BBC is looking at opportunities at home and abroad to secure its financial future.
"My strategy is very simple," says Tim Davie, BBC’s director general speaking at FT Live’s Future of News event. "Do you and your family get £159’s worth of value for every household?"
Davie is referring to the licence fee; oft-criticised but an essential source of revenue for BBC. The latest figures show that in 2019/20, the licence fee generated £3.52 billion (71 per cent of its total £4.94 billion income).
BBC came under fire for scrapping licence fee exemption for over-75's last year, with only those receiving Pension Credit benefit not paying. This year, the broadcaster also decided to continue criminal sanctions and fees against those evading the licence, with a maximum penalty of £1,000.
"It wasn't cryptic, it was very clear that we thought the logic behind decriminalising the licence fee was problematic," says Davie.
...our system is based on trust: impartiality and trust are sacrosanct to us.
"You're either in this system or you're not. This is a universal intervention. It's slightly strange, but it's a wonder. It grows the creative industry and it works. To me, it's a precious thing for the UK. It's mired globally, but it's one of the things we do well."
It does mean that licence fee holders and UK taxpayers have every right to question how their money is being spent and the standards of the broadcaster. The most notable recent example is the scandal involving journalist Martin Bashir who faked documents to obtain an interview with Princess Diana in 1995.

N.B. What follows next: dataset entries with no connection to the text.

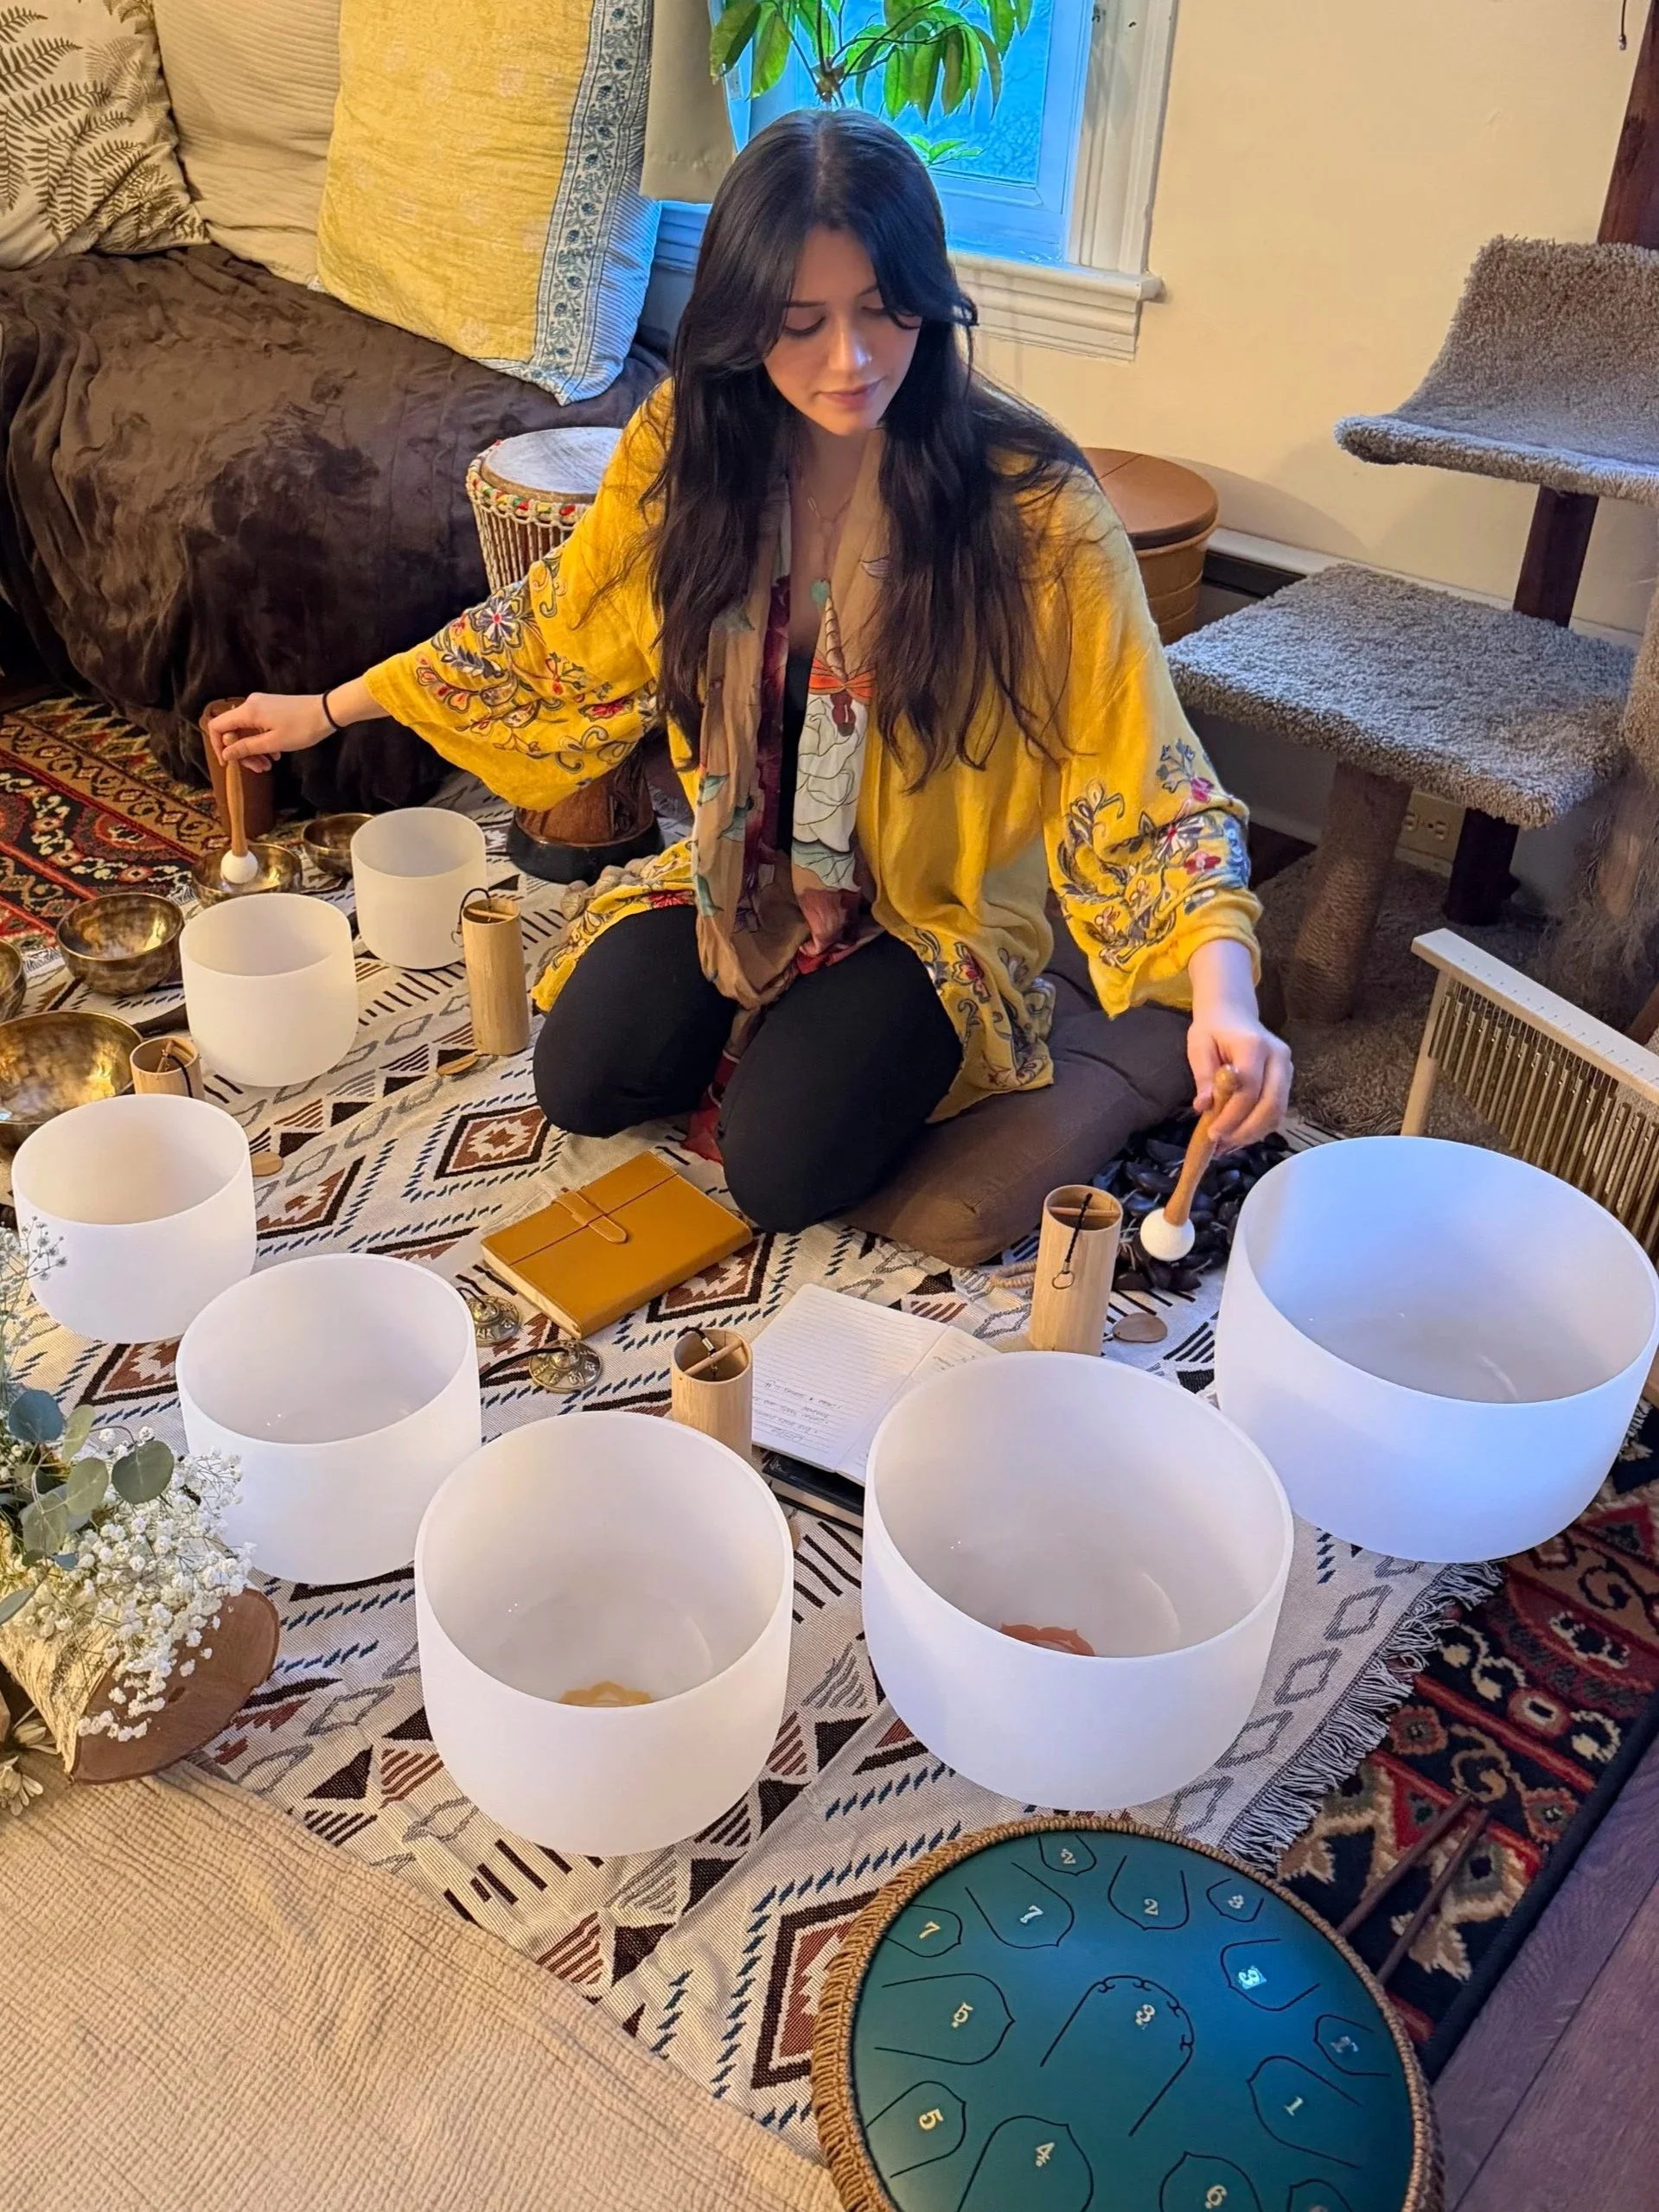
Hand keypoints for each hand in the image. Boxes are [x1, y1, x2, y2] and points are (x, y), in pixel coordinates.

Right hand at [207, 693, 332, 773]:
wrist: (327, 712)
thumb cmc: (302, 728)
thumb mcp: (273, 743)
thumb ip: (246, 748)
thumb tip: (226, 753)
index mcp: (247, 711)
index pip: (217, 726)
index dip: (217, 745)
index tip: (228, 762)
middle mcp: (250, 704)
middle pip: (233, 730)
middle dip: (242, 752)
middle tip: (257, 768)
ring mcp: (261, 704)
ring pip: (247, 730)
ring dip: (254, 750)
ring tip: (268, 765)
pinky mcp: (270, 707)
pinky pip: (257, 726)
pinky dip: (263, 741)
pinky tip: (276, 755)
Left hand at [1184, 937, 1291, 1149]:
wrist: (1232, 1012)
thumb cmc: (1212, 1029)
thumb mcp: (1199, 1047)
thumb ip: (1204, 1077)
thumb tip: (1204, 1107)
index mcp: (1254, 1045)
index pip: (1249, 1089)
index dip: (1232, 1115)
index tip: (1212, 1133)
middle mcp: (1278, 1056)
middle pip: (1271, 1104)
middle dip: (1246, 1130)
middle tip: (1222, 1145)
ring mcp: (1286, 1068)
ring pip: (1278, 1111)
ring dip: (1254, 1133)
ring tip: (1228, 1145)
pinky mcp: (1287, 1078)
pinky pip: (1278, 1110)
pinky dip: (1259, 1127)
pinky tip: (1239, 1135)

Addressing these issues is more pressing given that Davie's mantra since becoming director general in 2020 is an emphasis on impartiality to win back audience trust.
"The worry for us is that our system is based on trust: impartiality and trust are sacrosanct to us. You can give up trust quite quickly, and it takes a lot to win it back," he continues, adding that he encourages leaders to write the story however critical it is of predecessors or its own systems.
...in this age, accountability is everything.
"The one thing I've learned in life is you have to go and get facts and share them openly. If I'm being really provocative, I'm less interested in comms and how to spin the story. Forget all that. Go and find out what happened and deal with it. If you do that you can move on, and in this age, accountability is everything."
However, it is not just British viewers tuning in. Last year, BBC revealed its ambition to reach 1bn worldwide viewers by the end of the decade. BBC's growing international presence means it has to think carefully about how to spend resources in other countries and cash in on those viewers given that UK viewers are its priority.
For instance, the BBC has a large presence in Afghanistan but commercial interests are not at the forefront of its mind there. BBC Studios, its premium content company, also generates around £1.4bn in revenue and offers scope to grow production and subscription revenue overseas.
Consider the US, where it has already gathered momentum through Britbox, its online digital video subscription service in partnership with ITV, which has amassed half a million sign-ups since launching in 2019.
Around £250m of the total licence fee income is spent on content beyond UK borders, plus around £90m from the government's Foreign, Commonwealth and Development Office budget. Conversations to borrow from this pot to allow for further investment are possible in the future.
"It does make sense to spend a proportion of UK revenue to make sure we have a good global presence - but there is a limit to that," concludes Davie.